= The task =
The goal here is an exact copy of the entries below, without their pictures.

-- Data supplied follows --

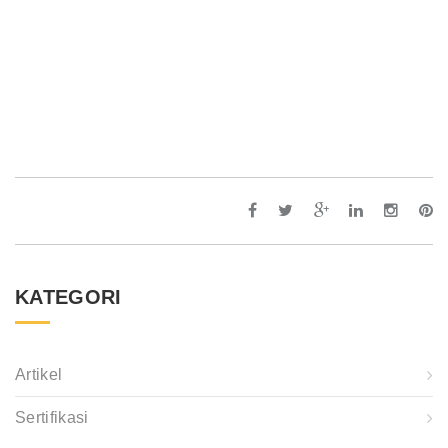
WhatsApp
Image
2019-
11-
06
at
13.11.21
(2)
KATEGORI
Artikel
Sertifikasi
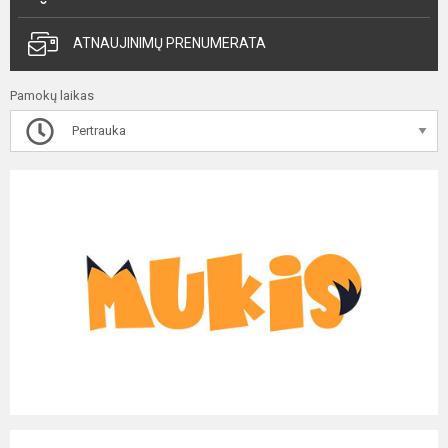
ATNAUJINIMŲ PRENUMERATA
Pamokų laikas
Pertrauka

-- Data supplied concluded --

= Exercise result =
WhatsApp
Image
2019-
11-
06
at
13.11.21
(2)
KATEGORI
Artikel
Sertifikasi
ATNAUJINIMŲ PRENUMERATA
Pamokų laikas
Pertrauka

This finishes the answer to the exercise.